* **WHAT THE TASK ASKS**:
Your reply should repeat, exactly, the line containing "This Is What You Came For: 1639 -> 1638" and the rest of the material after it.

* **DATA EXTRACT**:
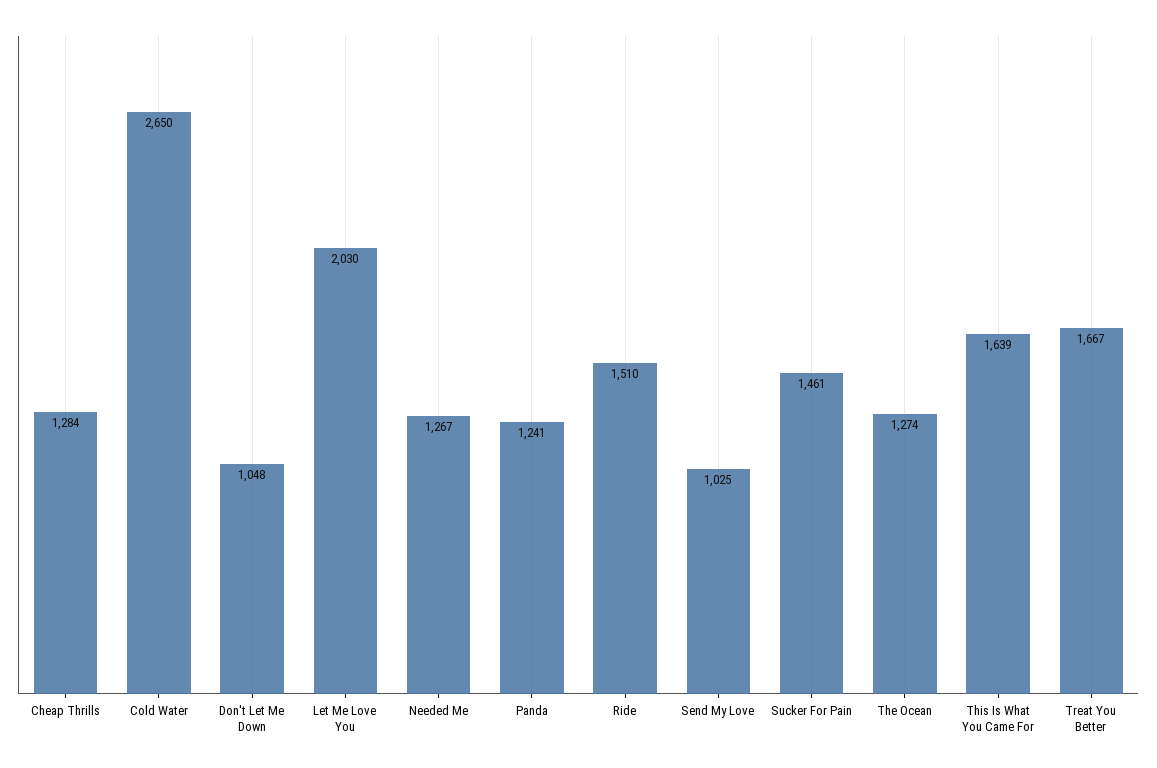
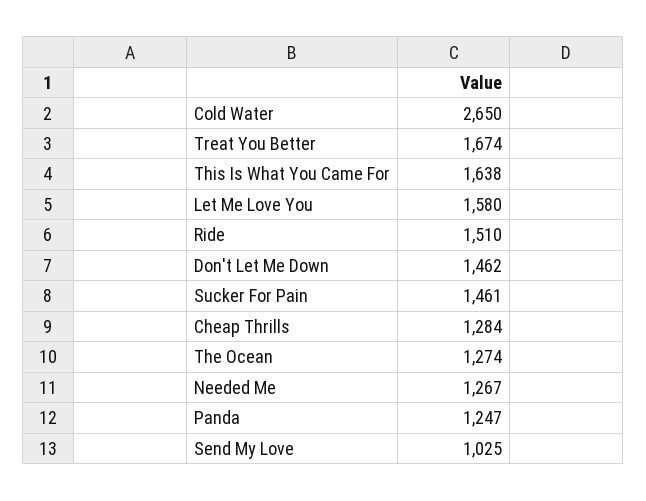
Don't Let Me Down: 1048 -> 1462
Let Me Love You: 2030 -> 1580
Panda: 1241 -> 1247
This Is What You Came For: 1639 -> 1638
Treat You Better: 1667 -> 1674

* **WRITTEN REPLY**:
This Is What You Came For: 1639 -> 1638
Treat You Better: 1667 -> 1674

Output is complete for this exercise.